> [Required work]: Would you please reproduce all the entries exactly, leaving the pictures out?

(Pictures with lens parameters)
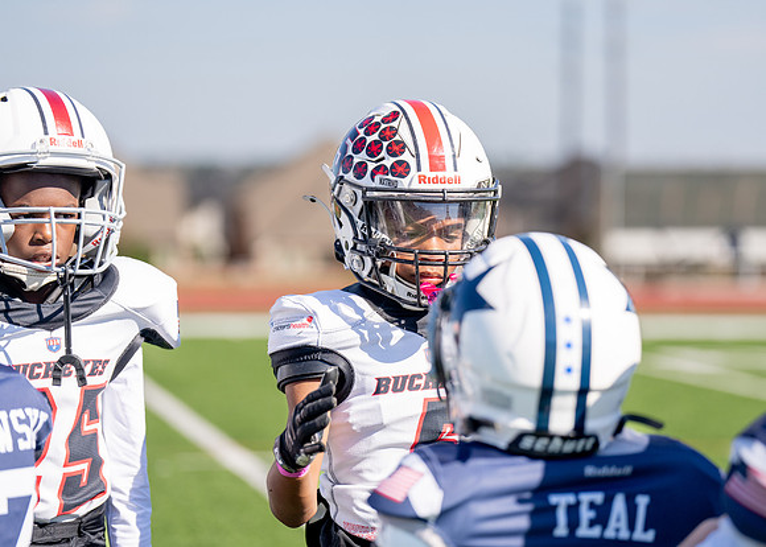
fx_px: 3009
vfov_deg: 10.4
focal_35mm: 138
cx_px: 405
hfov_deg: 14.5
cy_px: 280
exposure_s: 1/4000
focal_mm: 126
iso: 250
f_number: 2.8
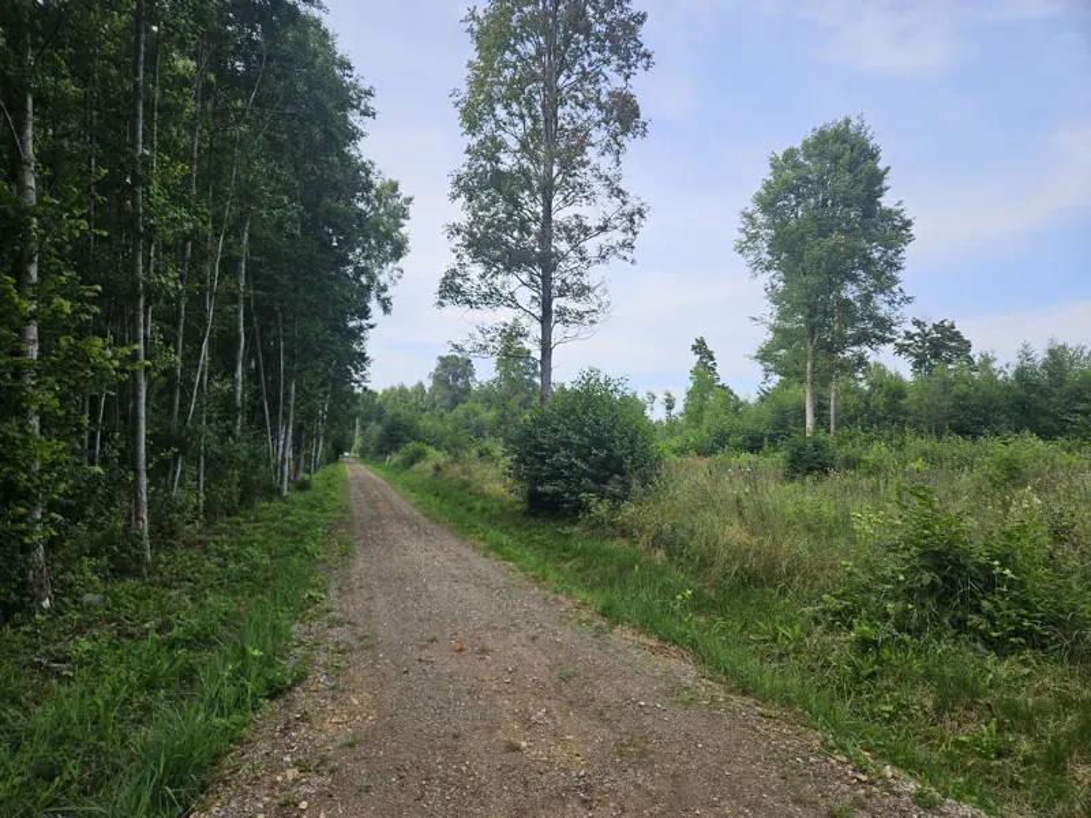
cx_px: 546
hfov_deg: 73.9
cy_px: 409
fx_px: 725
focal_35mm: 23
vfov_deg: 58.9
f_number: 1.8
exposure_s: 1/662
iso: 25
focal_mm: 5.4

> [Result of this exercise]:
fx_px: 3009
vfov_deg: 10.4
focal_35mm: 138
cx_px: 405
hfov_deg: 14.5
cy_px: 280
exposure_s: 1/4000
focal_mm: 126
iso: 250
f_number: 2.8
cx_px: 546
hfov_deg: 73.9
cy_px: 409
fx_px: 725
focal_35mm: 23
vfov_deg: 58.9
f_number: 1.8
exposure_s: 1/662
iso: 25
focal_mm: 5.4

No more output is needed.